Re: working with large data sets

Astounding — Mon, 30 Apr 2012 18:52:52 GMT

This program ran without error for me:

data _null_;

array t {5000000};

x=1;

run;

It took about 2 minutes, but it ran. That gives you an alternative way to sum up the pieces from the view named WANT:

data final;

array t_totals {4999999};

set want end=done;

t_totals{t} + rt;

if done then do T=1 to 4999999;

RT = t_totals{T};

output;

end;

keep T RT;

run;

This will still crank for a while since it has to process trillions of records. But if the top DATA step works, the bottom one will work as well.

Good luck!

Re: working with large data sets

Astounding — Mon, 30 Apr 2012 19:13:44 GMT

OK, final afterthought.

It should be possible to combine all the processing into a single DATA step (if the array will fit in memory).

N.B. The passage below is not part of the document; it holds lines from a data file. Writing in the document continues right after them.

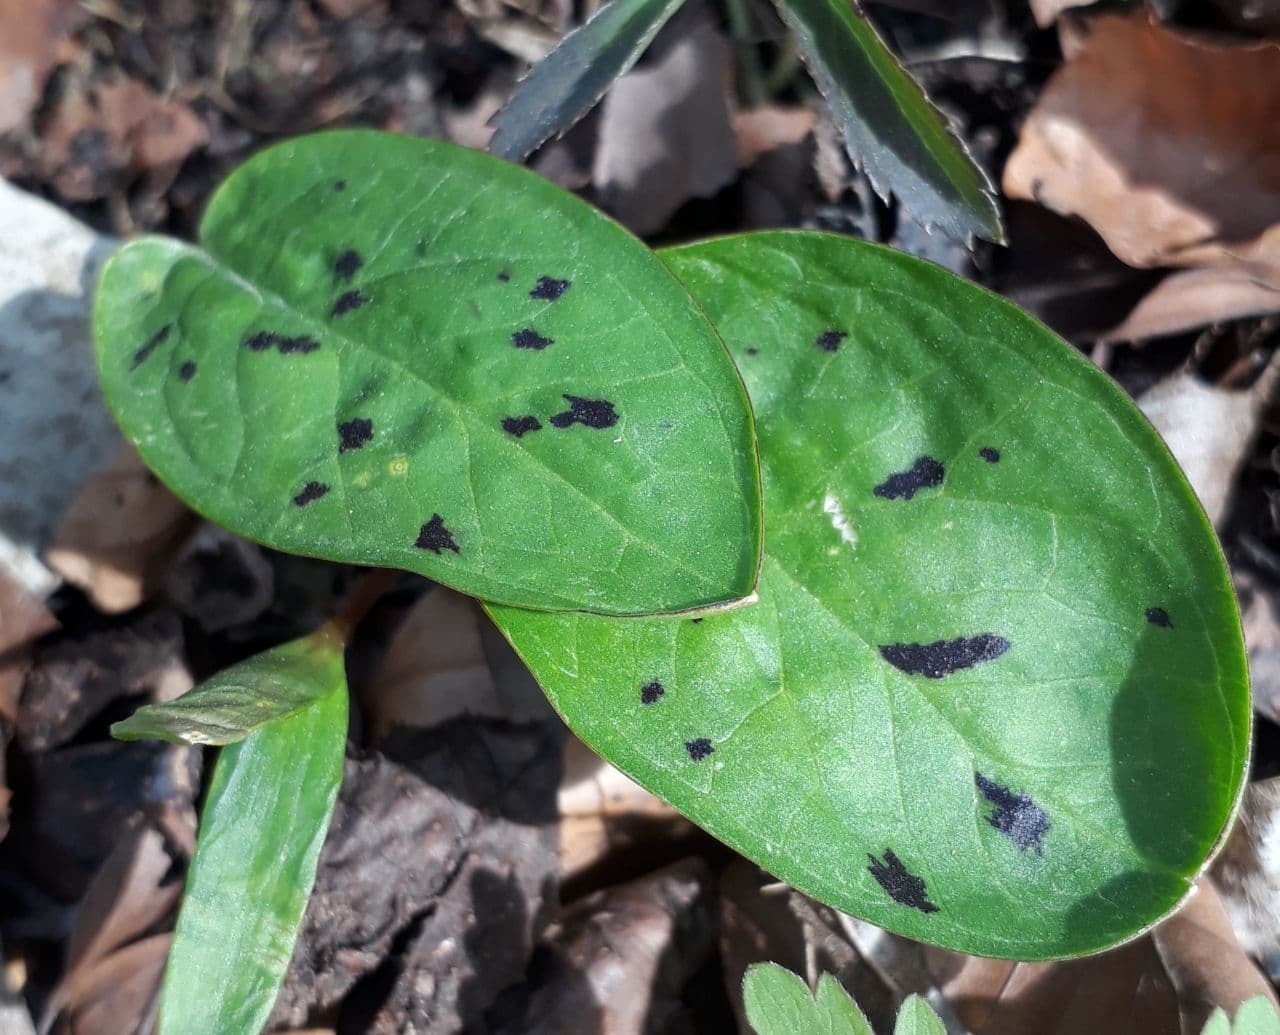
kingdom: Plantae
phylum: Tracheophyta
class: Liliopsida
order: Alismatales
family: Araceae
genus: Arum
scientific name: Arum maculatum
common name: Lords-and-ladies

Defining a temporary array will speed things up:

data want;

array t_totals {4999999} _temporary_;

set have (keep=x) end=done;

if _n_ > 1 then do i = 1 to _n_ - 1;

set have (keep=x rename=(x = lagged_x)) point=i;

T = _n_ - i;

t_totals{T} + (x - &mx) * (lagged_x - &mx) / (&cx - T);

end;

if done;

do T = 1 to 4999999;

RT = t_totals{T};

output;

end;

keep T RT;

run;

OK, I'm pretty sure I'm done here and can't speed it up beyond that.